A second illumination also followed from this new perspective: If one considers all legalized acts to be part of the process of “living together,” then no legalized act will long be seen as profoundly despicable. That, I began to see, was the reason that classical liberals had proved unable to hold onto their own core distinction between the legal and the moral. They insisted: We must distinguish the two realms. They said: You can hate a practice and yet believe that people should be free to perform it. They maintained: It is not the function of law to express a culture’s outrage, even when that outrage is justified. And yet, over the decades of my experience, I had found, again and again, that libertarians who argued vociferously for the legalization of some permissible-but-despicable practice came gradually to describe the practice as less and less despicable.
Recreational drugs are perhaps the best-known example of this process, but a more recent instance has been prostitution. When I was a youthful libertarian, some forty years ago, it was taken a matter of course that prostitution was both an utterly degraded act and one that should be legally permitted.

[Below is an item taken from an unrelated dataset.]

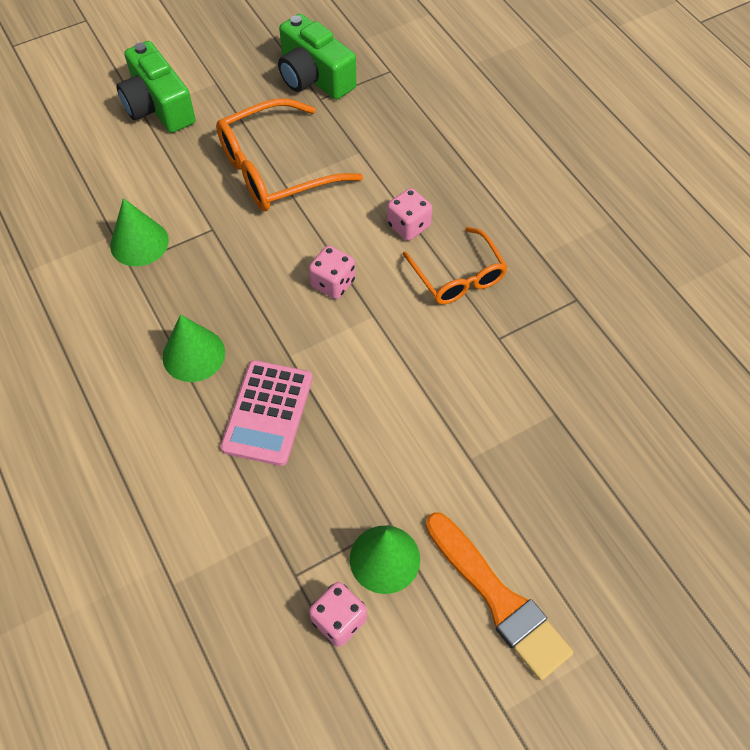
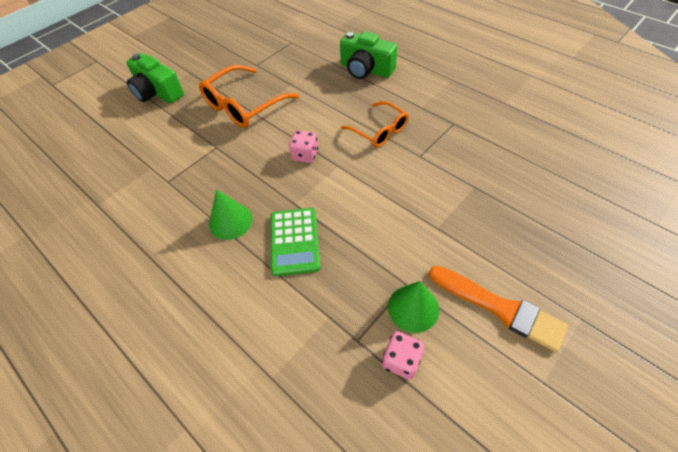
camera: 15 degrees left, 5 degrees down
(139, 242) = (170, 167): green cone -> none
(268, 413) = (294, 241): pink calculator -> green calculator
(314, 77) = (248, 55): green camera -> green camera (366, 69)
(408, 226) = (337, 113): pink dice -> none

And to me it is still unthinkable that any woman of self-esteem would willingly be a prostitute. Yet, in the aftermath of the Eliot Spitzer scandal, Reason senior editor Kerry Howley wrote: “Sex work is work, and it strikes me as no more inherently degrading than many other kinds of physical labor.” If the desire to legalize an act is, at some level, the desire to make it part of our “living together,” then it will not long be looked upon as utterly despicable—which of course is quite contrary to the libertarian view that the realms of morality and legality are distinct.

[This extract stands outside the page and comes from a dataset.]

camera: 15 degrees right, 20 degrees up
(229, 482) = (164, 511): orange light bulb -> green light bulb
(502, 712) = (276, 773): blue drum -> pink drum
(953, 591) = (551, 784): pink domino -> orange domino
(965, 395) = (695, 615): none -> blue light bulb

“Plans Must Be Made for Men”
The personal reconsideration of political philosophy which I have here described would not be complete without a tribute to the wisdom of a man I have long slighted and who might have saved me years of muddled thinking: Edmund Burke. In 1791, he wrote a lengthy letter to François-Louis-Thibaut de Menonville, a member of France’s National Assembly and the French translator of Burke’s Thoughts on the Revolution in France. Menonville, who had written to Burke to point out some factual errors in the Thoughts that had led French critics to dismiss it, decided to ask Burke if he would go beyond his previous reflections and supplement his critique of France’s condition with some suggestions for a “remedy.” In declining to offer any such proposal for French political arrangements, Burke said:
I must see with my own eyes, I must, in a manner, touch with my own hands, not only the fixed, but the momentary circumstances, before I could venture to suggest any political project whatsoever. I must know the power and disposition to accept, to execute, to persevere. I must see all the aids, and all the obstacles. I must see the means of correcting the plan, where correctives would be wanted. I must see the things. I must see the men. Without a concurrence and adaptation of these to the design, the very best speculative projects might become not only useless, but mischievous. Plans must be made for men.
Just so. Plans—even plans for liberty—must be made for men, for specific living men, embedded in highly specific nations, societies, and cultures. It is not a job for armchair philosopher-kings.